Christine A. Sinsky, MD FACP
Patient care is at a crossroads in a rapidly changing healthcare landscape. Going forward, will the majority of patients receive most of their care from a highly trained, well-supported primary care physician and team they know and trust? Or, in contrast, will patients receive care through a series of loosely connected episodes, from a wide array of narrowly focused providers? Who will adjudicate care for the whole person across competing conditions and multiple settings--the primary care team, the individual patient or even a new type of entrepreneurial navigator?
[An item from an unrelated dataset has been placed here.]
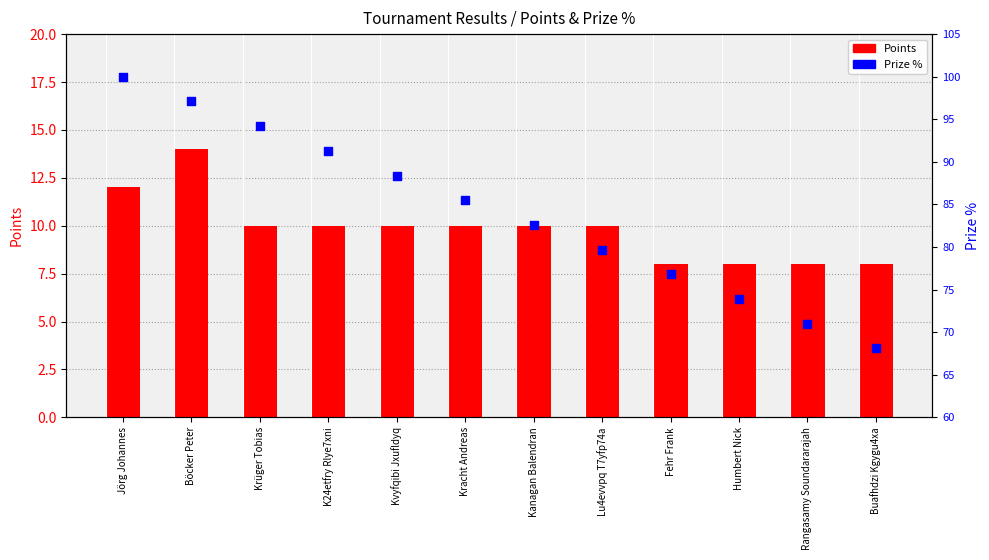

What are all the series names shown in the legend?

Points, Prize %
From the professionals' perspective, will primary care be a specialty that allows professionals to develop relationship and continuity with their patients, manage complexity and do meaningful work; or will it become the specialty where the core work consists of triage, information management and documentation?
My view on these central questions is a mixture of optimism and caution. I am optimistic that patients can receive personalized, coordinated, consolidated care that matches their needs and preferences. For the professionals, primary care can be one of the best of specialties, contributing greatly to individual patients' and communities' health, while also being rewarding as a life's vocation.
Imagine the possibilities when family physicians, general internists and other primary care professionals (PCPs) are able to spend the majority of their workdays adding high value to patient care. Imagine a wider ecosystem set up to support PCPs doing this work. Where, for example, policy explicitly limits the current crushing weight of clerical work distracting physicians from their mission. Where, by another example, subspecialists' core work includes supporting the PCP in managing patients further into each subspecialty, allowing patients to get most of their care "at home" rather than shuttling between multiple providers.
Imagine the possibilities when healthcare resources support primary care in meeting patients' social and behavioral needs, where the primary care team includes health coaches, pharmacists and social workers on location, ready to work collaboratively and on-the-spot with patients and PCPs.
Primary care can be the lynch pin in a high quality, cost-conscious, patient-centered healthcare system, and the Health Is Primary initiative can contribute to bringing this vision to life.